Experts: DNS records of Facebook services disappeared

According to some experts, the DNS records of the Facebook services disappeared from the service that controls data traffic – making them invisible to the network infrastructure, so to speak. In other words, Facebook has removed the map thanks to which computers around the world find the group’s services, wrote IT security expert Brian Krebs. "If someone has the address Facebook.com into its web browser, the browser has no idea where to find Facebook.com finds and gives an error message."

Worse, the chief technology officer of cloud service provider Cloudflare, John Graham-Cumming, pointed out that users and also software continued to try to access Facebook services. This causes a massive increase in the load on other DNS services, he wrote on Twitter.

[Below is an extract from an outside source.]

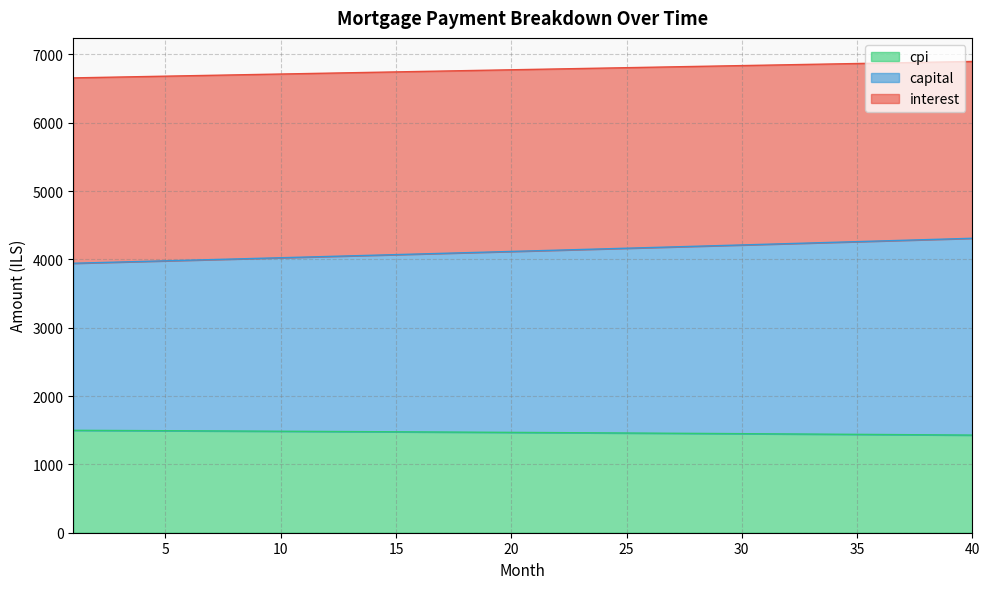

Between 22 and 33, which series saw the biggest shift?

capital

Cyberattack as a trigger probably unlikely

Two unnamed Facebook IT security experts told The New York Times that a cyberattack seems unlikely to have triggered the problems. That’s because the technology behind the group’s individual apps is too different to take them all offline at the same time with a cyberattack, he said. According to the newspaper, the internal communication system at Facebook also failed.

Just for sharing about the outage, Twitter’s hour struck – and the Facebook competitor was aware of it. "Hello literally everyone," tweeted the short messaging service’s account.

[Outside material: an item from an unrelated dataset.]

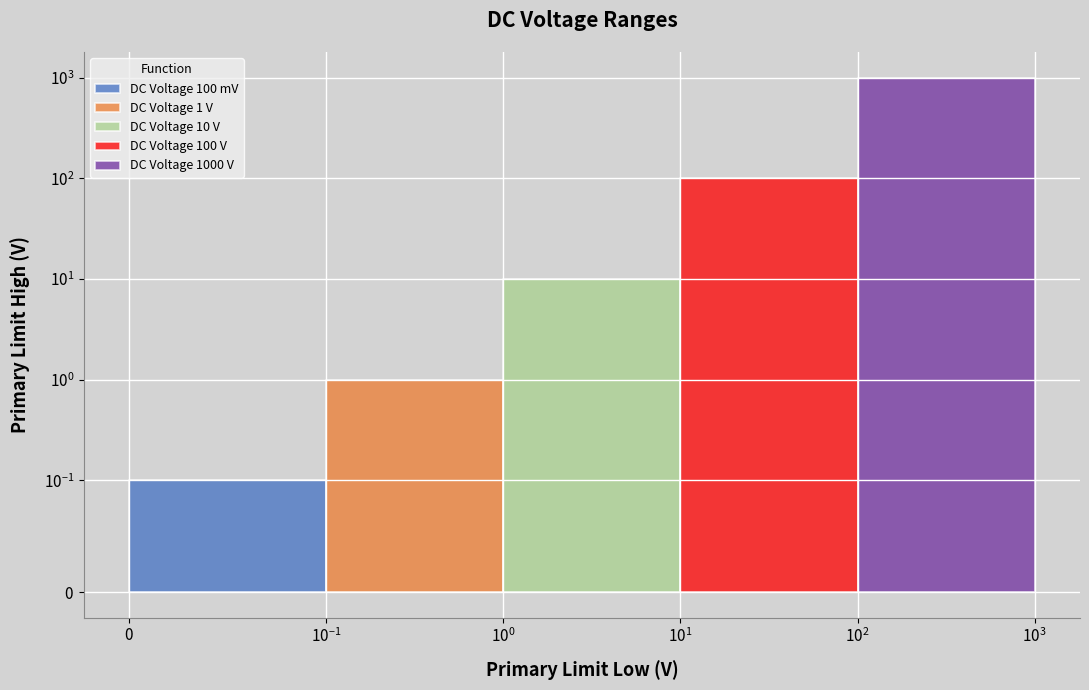

Read the value at DC Voltage 10 V.

10.0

Outage lasting several hours only the culmination

For Facebook, which is under increased political pressure in the U.S. right now, an outage lasting several hours was a disgraceful culmination of bad weeks anyway. Just on Sunday, a former employee came forward as a whistleblower, accusing the online network of putting profit over the well-being of its users. She was scheduled to be questioned in the U.S. Senate on Tuesday. Twitter was appropriately full of jokes Monday about how Facebook’s disappearance had made everything better in one fell swoop, up to and including world peace. "Hopefully facebook, instagram and whatsapp never turn on again," satirist Jan Bohmermann tweeted.

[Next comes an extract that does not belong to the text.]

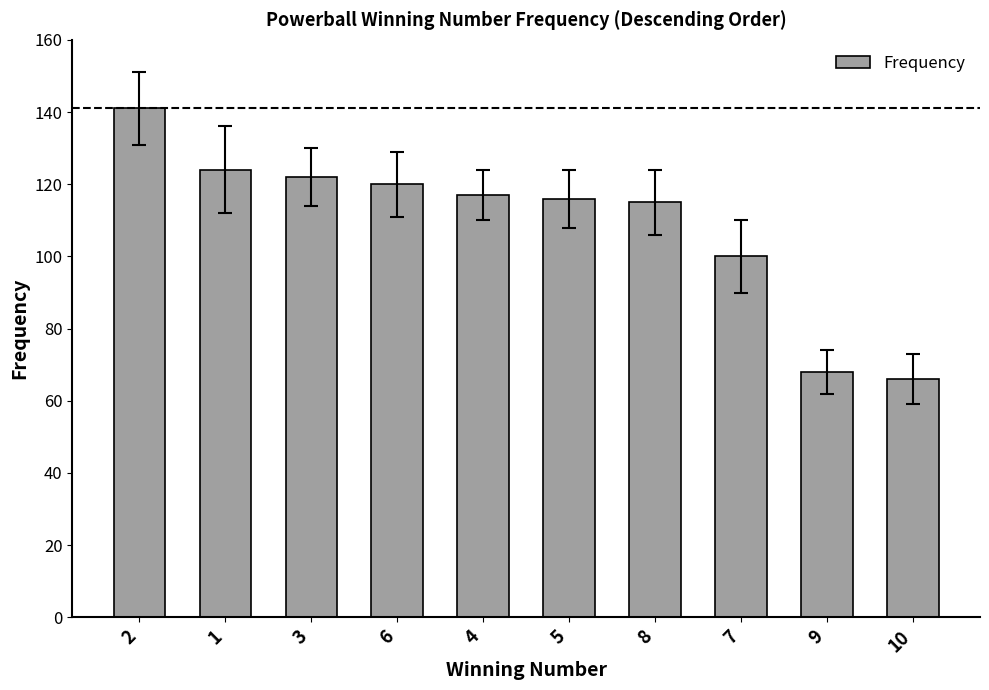

Between 1 and 2, which is larger?

2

On the disruption platforms, users sometimes reported problems with other online services as well, but these were not initially widely confirmed. For example, at Amazon’s major web service provider AWS, which many startups and large companies rely on, all services were running normally, according to the status page.

DNS disturbances are more frequent

DNA glitches happen every now and then. For example, one of them in July had caused numerous websites to be temporarily unavailable. Triggered at the time were problems at the web service provider Akamai. The centralization of the network infrastructure at large providers ensures that an outage at one company can take many services and websites offline at the same time.

At the beginning of June, numerous websites around the world were also unavailable for around an hour after a disruption to the Fastly cloud service. At the time, among others, the site of the British government, the platform Reddit and the news portals of the "Guardian", the "New York Times", the "Financial Times" and the French newspaper "Le Monde" were affected.